Automated food logging is an essential component of modern dietary management, and food recognition plays a crucial role in this process. However, the recognition of dishes and food items unique to specific cultures or regions remains a less explored area. In this study, we focus on the automatic recognition of Thai cuisine, employing transfer learning techniques and comparing the performance of 20 state-of-the-art convolutional neural networks. We investigate the impact of hyperparameters, such as batch size and image resolution, as well as image preprocessing methods on classification accuracy and training time for the top-performing models. Our evaluation, using the THFOOD-50 dataset consisting of 15,688 images across 50 classes, demonstrates that the optimal model achieves top-1 and top-5 classification accuracies of 90.44% and 99.97%, respectively, representing a significant improvement over previous results. We find that increasing image resolution substantially enhances accuracy, while batch size exerts a negligible effect. Moreover, cropping the edges of images can further improve accuracy, but this technique is only effective when employing low image resolution. Our findings contribute to the development of advanced food recognition algorithms, with potential applications in dietary management and nutrition planning.

Keywords: 

food computing, image recognition, object recognition, Thai food

1. Introduction

Food logging or journaling, the practice of recording consumed food types and quantities, offers numerous benefits. It enables users to track calorie and nutrient intake, which is particularly valuable for weight management, managing medical conditions (e.g., diabetes), and maintaining a balanced diet. Food logs can also help users identify foods that trigger issues such as irritable bowel syndrome or allergies and optimize eating habits by examining meal timing and frequency. While consumers generally know what they eat, manually logging food intake can be cumbersome, even with smart mobile applications. Barcode scanning offers a solution for packaged products but fails to address homemade meals or restaurant dishes. Consequently, an automatic food labeling system based on food images would greatly enhance convenience and support healthier lifestyles.

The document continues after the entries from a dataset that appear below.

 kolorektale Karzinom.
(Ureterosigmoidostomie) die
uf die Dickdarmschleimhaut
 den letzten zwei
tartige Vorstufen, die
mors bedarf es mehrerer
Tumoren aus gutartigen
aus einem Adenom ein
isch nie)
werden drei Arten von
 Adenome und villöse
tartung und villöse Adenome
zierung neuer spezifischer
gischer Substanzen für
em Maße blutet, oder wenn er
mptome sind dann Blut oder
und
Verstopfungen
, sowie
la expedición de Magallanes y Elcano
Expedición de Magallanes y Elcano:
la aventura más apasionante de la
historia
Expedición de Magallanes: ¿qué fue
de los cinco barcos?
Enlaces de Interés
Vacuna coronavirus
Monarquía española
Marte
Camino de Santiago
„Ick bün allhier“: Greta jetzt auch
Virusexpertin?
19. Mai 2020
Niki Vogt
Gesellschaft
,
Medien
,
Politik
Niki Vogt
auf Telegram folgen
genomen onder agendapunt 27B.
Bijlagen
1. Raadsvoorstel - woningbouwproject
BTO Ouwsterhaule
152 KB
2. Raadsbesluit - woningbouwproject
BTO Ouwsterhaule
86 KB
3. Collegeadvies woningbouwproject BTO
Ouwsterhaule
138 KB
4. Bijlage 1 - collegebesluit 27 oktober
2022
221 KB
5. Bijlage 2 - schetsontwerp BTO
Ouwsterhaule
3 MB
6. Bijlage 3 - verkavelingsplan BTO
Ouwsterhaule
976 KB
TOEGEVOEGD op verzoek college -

Our focus is on food recognition, rather than the estimation of consumed amounts, which is challenging to determine from images alone. We concentrate on Thai cuisine, a less explored area in food recognition, necessitating a large, labeled food image database for model training. We employ Convolutional Neural Networks (CNNs), a class of artificial neural networks well-suited for classifying images, videos, and audio, as our classification model. Food recognition can be considered a subtask of object recognition, where many models have been created and improved. However, food images typically represent a small subset of object classes in datasets, and generating highly accurate models requires a vast dataset. Publicly available food recognition datasets, especially those focused on Thai food, do not yet meet this criterion. Thus, we utilize transfer learning to adapt state-of-the-art models pretrained on larger object recognition datasets to our task.

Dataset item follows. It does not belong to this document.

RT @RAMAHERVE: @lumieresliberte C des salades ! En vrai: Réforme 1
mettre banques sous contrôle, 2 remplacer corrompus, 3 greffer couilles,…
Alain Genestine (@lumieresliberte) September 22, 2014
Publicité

While transfer learning has been successfully implemented in food image classification models, previous works often evaluate only a few models, overlooking key factors such as preprocessing methods, image resolution, and hyperparameter tuning. Our study aims to bridge this research gap through extensive model comparison and exploration of how model hyperparameters, image resolution, and preprocessing methods affect performance. We achieve a 90.44% top-1 accuracy on the THFOOD-50 dataset, demonstrating that higher image resolutions significantly improve classification accuracy, while batch size has a minimal effect. We also find that edge cropping is beneficial at low image resolutions but detrimental at higher resolutions.

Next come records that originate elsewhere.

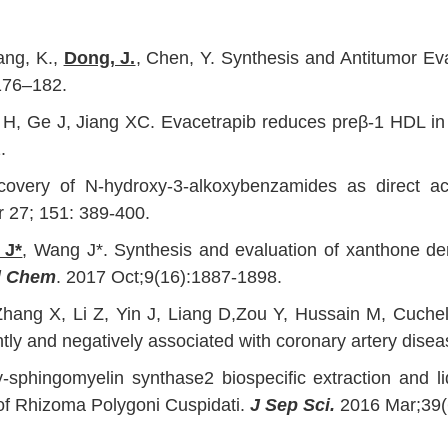
ang, K.,
Dong, J.
, Chen, Y. Synthesis and Antitumor Ev
 176–182.
, Ge J, Jiang XC. Evacetrapib reduces preβ-1 HDL in pa
.
overy of N-hydroxy-3-alkoxybenzamides as direct aci
r 27; 151: 389-400.
 J*
, Wang J*. Synthesis and evaluation of xanthone deri
d Chem
. 2017 Oct;9(16):1887-1898.
, Zhang X, Li Z, Yin J, Liang D,Zou Y, Hussain M, Cuc
ntly and negatively associated with coronary artery dise
y-sphingomyelin synthase2 biospecific extraction and
 of Rhizoma Polygoni Cuspidati.
J Sep Sci.
2016 Mar;39(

The remainder of the paper is organized as follows: Section 2 presents the literature review. Section 3 describes the dataset, models, and methods used in the study. Section 4 evaluates the proposed method and presents the results. Conclusions are provided in Section 5.

2. Related Work

Automatic object recognition and image classification have been extensively researched, with numerous successful models developed and refined. Notable networks include AlexNet [1], VGGNet [2], ResNet [3], InceptionV3 [4], MobileNet [5], GoogLeNet [6], and DenseNet [7]. Advanced object detection methods, such as Faster R-CNN [8] and YOLOv7 [9], combine object recognition and localization tasks. Pretrained versions of these networks on comprehensive public datasets like ImageNet [10] can be directly applied to tasks with labels overlapping with the original dataset or indirectly via transfer learning when labels differ. CNNs have been employed for image classification and object detection across various domains, including medical image classification [11, 12], plant disease recognition [13-15], face recognition [16], and document classification [17, 18].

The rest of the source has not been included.